**What is expected**
Look through the records below for the line with "vfov_deg: 4.4" and the line with "focal_mm: 4.6", then return those lines and all lines between, exactly.

Camera calibration parameters

↓

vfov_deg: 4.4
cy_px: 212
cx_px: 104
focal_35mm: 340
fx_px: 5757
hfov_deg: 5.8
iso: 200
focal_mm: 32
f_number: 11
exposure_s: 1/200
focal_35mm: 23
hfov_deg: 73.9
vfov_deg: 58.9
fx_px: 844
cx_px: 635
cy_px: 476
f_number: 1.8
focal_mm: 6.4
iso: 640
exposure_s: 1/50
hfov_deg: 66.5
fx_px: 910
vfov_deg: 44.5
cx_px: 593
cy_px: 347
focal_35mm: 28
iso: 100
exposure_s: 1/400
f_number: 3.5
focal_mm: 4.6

↑
↓

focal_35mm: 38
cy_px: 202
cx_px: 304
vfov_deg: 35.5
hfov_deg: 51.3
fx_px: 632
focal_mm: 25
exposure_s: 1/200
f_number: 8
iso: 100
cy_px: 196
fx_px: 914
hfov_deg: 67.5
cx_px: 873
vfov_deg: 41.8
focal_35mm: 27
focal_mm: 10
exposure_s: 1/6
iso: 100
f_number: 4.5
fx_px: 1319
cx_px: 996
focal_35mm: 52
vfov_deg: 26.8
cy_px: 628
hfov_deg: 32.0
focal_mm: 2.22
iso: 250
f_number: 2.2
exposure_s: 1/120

↑
↓

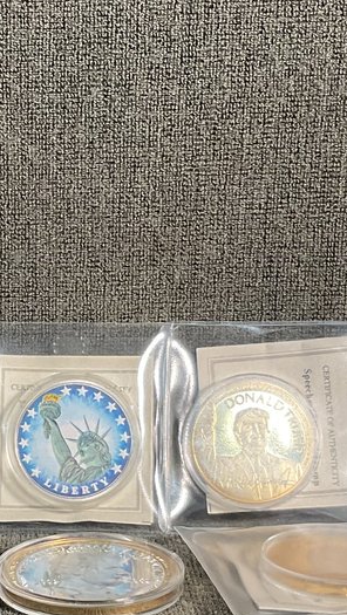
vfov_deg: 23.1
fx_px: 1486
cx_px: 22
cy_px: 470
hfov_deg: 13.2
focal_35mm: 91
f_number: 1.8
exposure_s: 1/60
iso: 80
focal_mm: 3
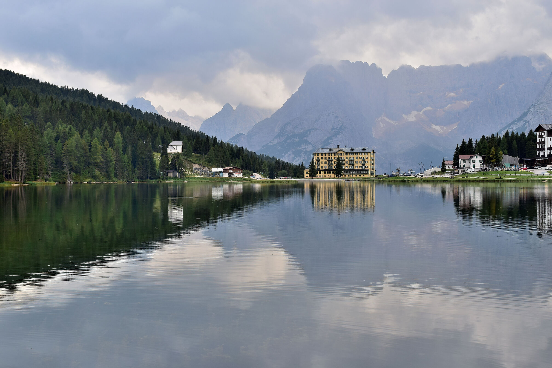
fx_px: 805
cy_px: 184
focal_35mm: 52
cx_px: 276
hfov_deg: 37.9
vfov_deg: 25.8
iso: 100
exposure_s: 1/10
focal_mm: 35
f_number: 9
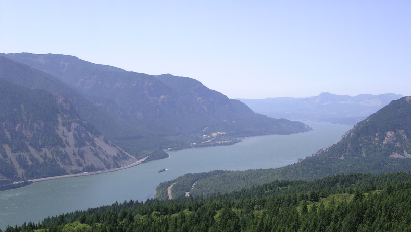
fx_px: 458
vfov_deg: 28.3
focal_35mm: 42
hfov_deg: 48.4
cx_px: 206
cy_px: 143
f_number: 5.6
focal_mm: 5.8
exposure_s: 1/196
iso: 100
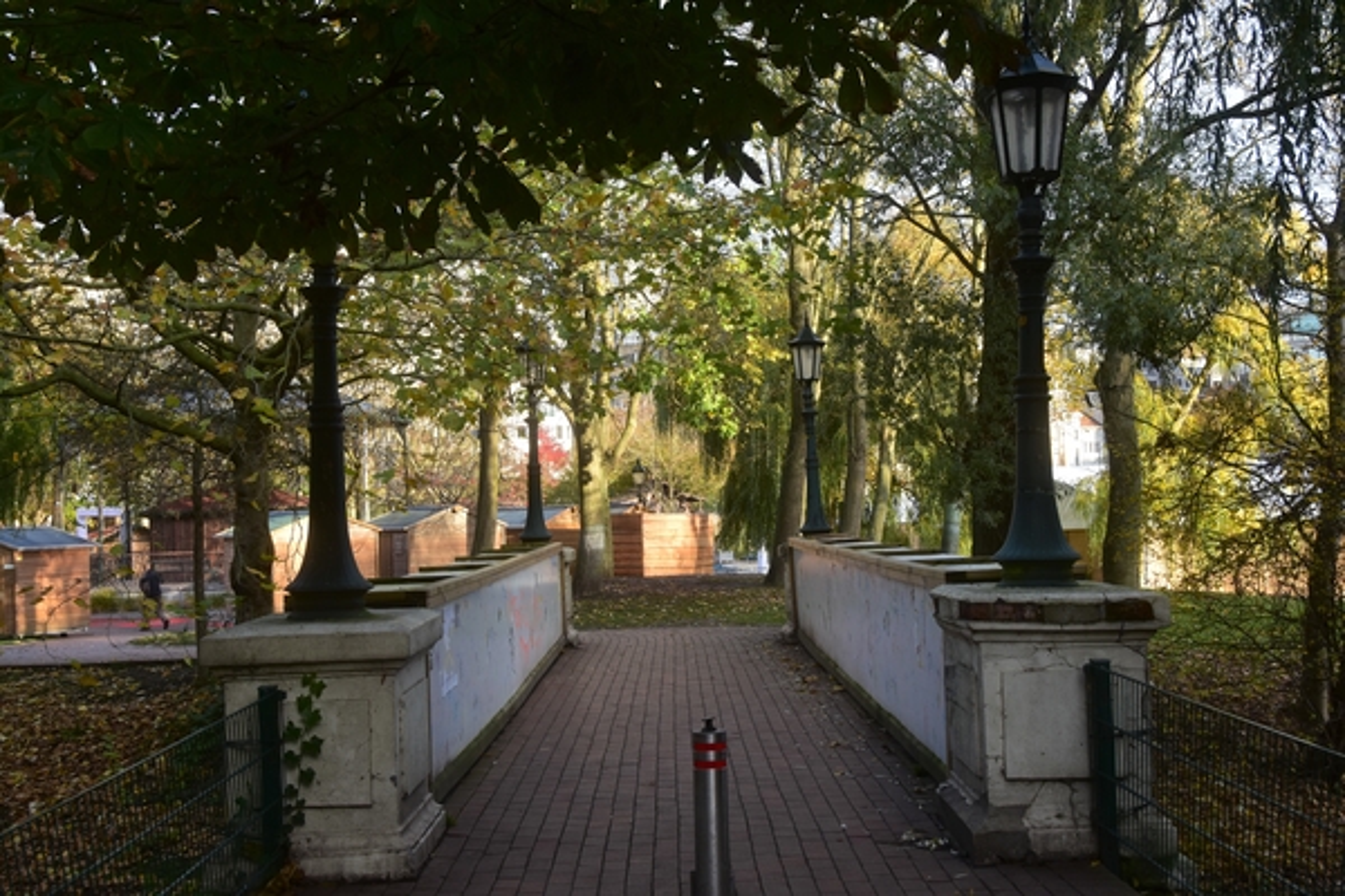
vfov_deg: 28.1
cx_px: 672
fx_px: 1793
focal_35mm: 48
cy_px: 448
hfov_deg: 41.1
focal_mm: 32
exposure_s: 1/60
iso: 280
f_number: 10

↑

**Answer space**
vfov_deg: 4.4
cy_px: 212
cx_px: 104
focal_35mm: 340
fx_px: 5757
hfov_deg: 5.8
iso: 200
focal_mm: 32
f_number: 11
exposure_s: 1/200
focal_35mm: 23
hfov_deg: 73.9
vfov_deg: 58.9
fx_px: 844
cx_px: 635
cy_px: 476
f_number: 1.8
focal_mm: 6.4
iso: 640
exposure_s: 1/50
hfov_deg: 66.5
fx_px: 910
vfov_deg: 44.5
cx_px: 593
cy_px: 347
focal_35mm: 28
iso: 100
exposure_s: 1/400
f_number: 3.5
focal_mm: 4.6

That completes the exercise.